Başarıları tarih sayfalarına sığmayan İzmir’in, Ege’nin incisi, Mili mücadelenin İzmir’deki simge kulübü, futbol tarihimizde deplasmanda maç oynayan ilk Türk takımı, 15 kez İzmir şampiyonluğu yaşayan tek takım, kendi bünyesinden iki kulüp daha çıkaran (Altınordu-Göztepe) ilk ve tek Türk takımı, eski adı Fuar Şehirleri Kupası olan UEFA Kupası’na katılan ilk Türk takımı, Fenerbahçe, Galatasaray ve Beşiktaş’ın Süper Lig’de ki ilk üç geleneğini bozan ilk takım, Türkiye Kupası’nı, bu üç takım dışında kazanan ilk takım, İzmir’in ilk milli atleti ve ilk milli futbolcusunu yetiştiren Büyük Altay, büyük başarılar kazandığı, tarihini şekillendirdiği, tüm İzmir’e büyük gururlar yaşattığı evine bu akşam geri dönüyor.

Uzun süren isim tartışmalarının ardından Mustafa Denizli Alsancak Stadyumu olarak faaliyet göstermesine karar verilen yeni tesis, yine İzmir’in simge isimlerinden Mustafa Denizli’nin adının henüz yaşarken ölümsüzleştirilmesi anlamında da büyük önem taşıyor.

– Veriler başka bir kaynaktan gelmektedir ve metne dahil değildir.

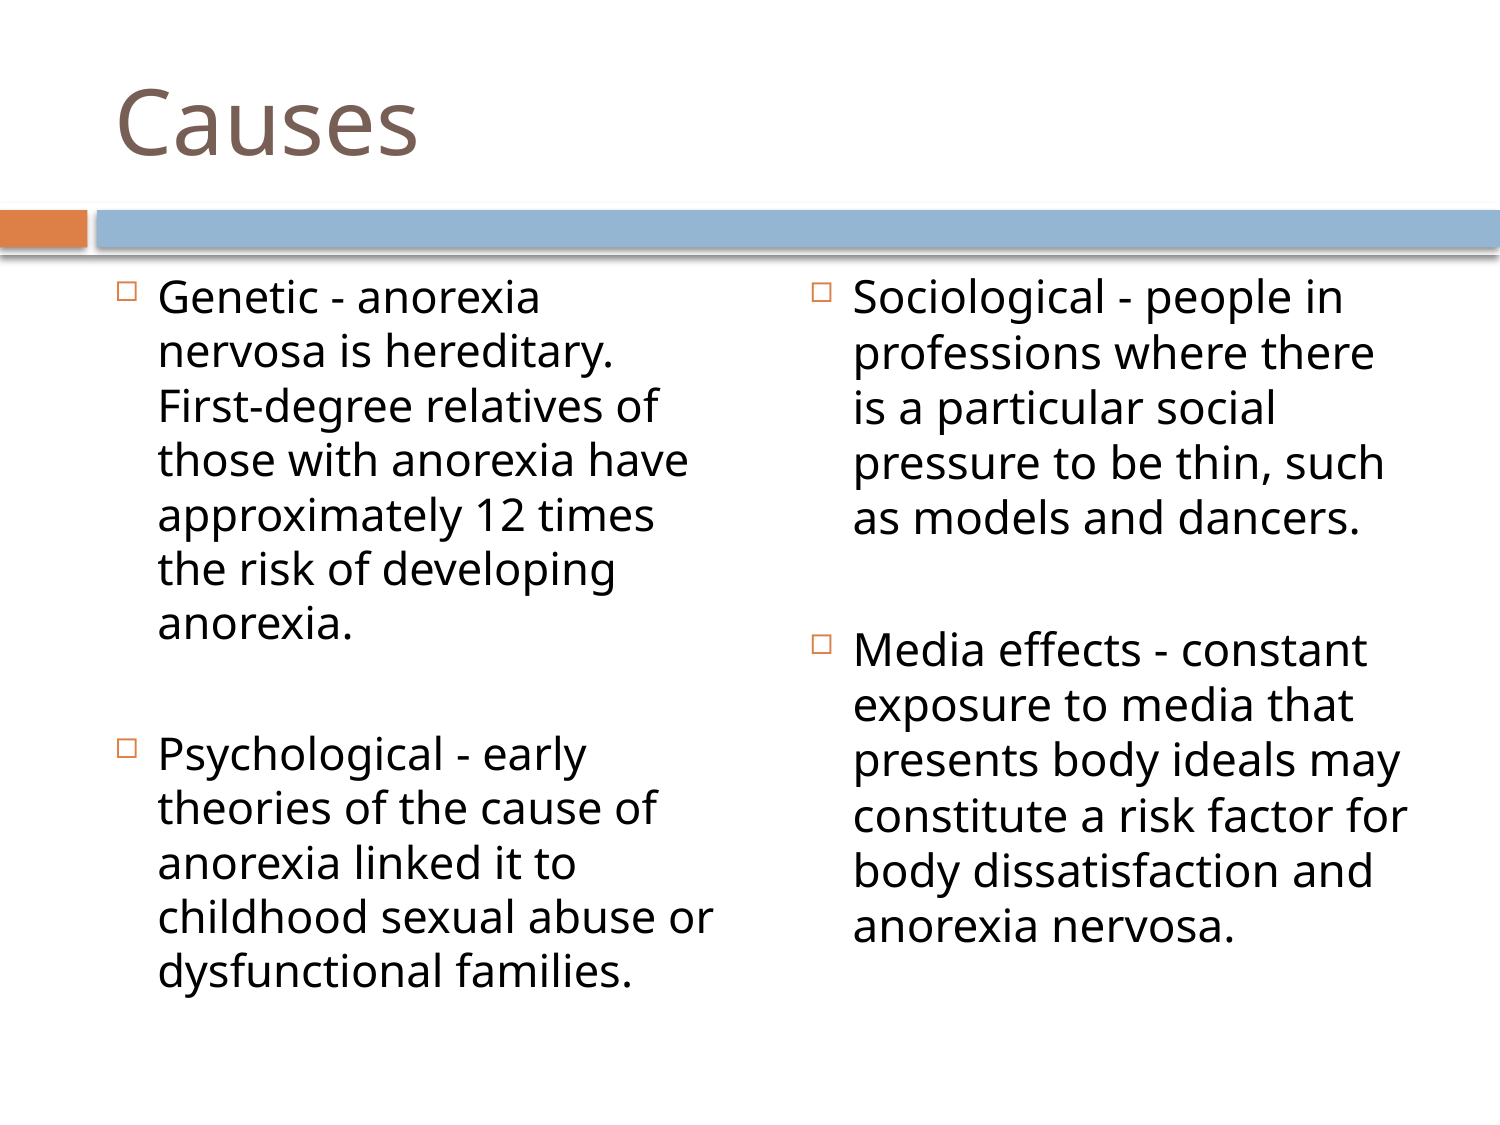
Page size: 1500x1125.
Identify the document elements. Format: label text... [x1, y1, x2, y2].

Yaşanan son gelişmelerin ardından aldığı kararla bu yeni stadyumda maç yapmamayı seçen Altınordu, hem İzmir futbolu hem de kendi kulüp geleceği için bence doğru bir karar verdi. 13 Nisan’da yazmış olduğum yazımda belirttiğim gibi antrenman tesisleri Torbalı’da olan Altınordu için Tire Stadyumu şu aşamada çok daha uygun gözüküyor.

Yapımına 2015 yılında başlanan ve nihayet bugün kapılarını tüm İzmirlilere ve Altaylılara açacak olan Mustafa Denizli Alsancak Stadyumu bundan yıllar önce olduğu gibi yine siyah beyazlıların evi olmaya devam edecek. Şehrin merkezinde olması ve birçok toplu taşıma aracı ile ulaşım sağlanabiliyor olması da tesisin en büyük avantajlarından bir tanesi.

Yaklaşık 4 gündür aralıksız bir şekilde bugün oynanacak maç için hazırlıklarını sürdüren Altay taraftarları, bir maç içerisinde tam 3 tane koreografi gerçekleştirerek aynı zamanda dünya tarihinde bir ilke imza atmış olacaklar. Maçın başlangıç düdüğüyle birlikte adeta bir görsel şölene dönüşecek olan karşılaşmada, henüz ben yazımı kaleme alırken biletlerin bitmek üzere olduğu bilgisine ulaştım. Maç saatinde beklenen sağanak yağış uyarısına rağmen biletlere gösterilen büyük ilgi, aslında Altaylı taraftarların kendi evlerine ne kadar sahip çıktığının bir başka göstergesi. Mustafa Denizli’nin “Ben orada uyudum, maça çıktım, antrenmana çıktım. Alsancak tarifi mümkün olmayan bir konumdadır Altay için. Alsancak için Altay, Altay için Alsancak etle tırnak gibidir. Mümkün değil ayrılmaz" sözlerinin anlamı bugün aslında çok daha net bir şekilde gün yüzüne çıkmış oldu.

Çok uzun yıllardır süren bekleyiş bugün sona eriyor. Ben de erkenden stadyumdaki yerimi alıp, bu önemli coşkuya ortak olacağım. Eminim ki İzmir’in Büyük Altay’ı, yıllar sonra geri döndüğü Süper Lig’de, Büyük Mustafa önderliğinde çok daha keyifli başarılara imza atacaktır.

Daha önce de söyledim. Stadın adının, renginin, cisminin ne olduğunun hiçbir önemi yoktu. Zaten tüm İzmirliler için Alsancak Altay, Altay ise Alsancak demektir. Bu akşam bunu tüm Türkiye bir kez daha görmüş olacak.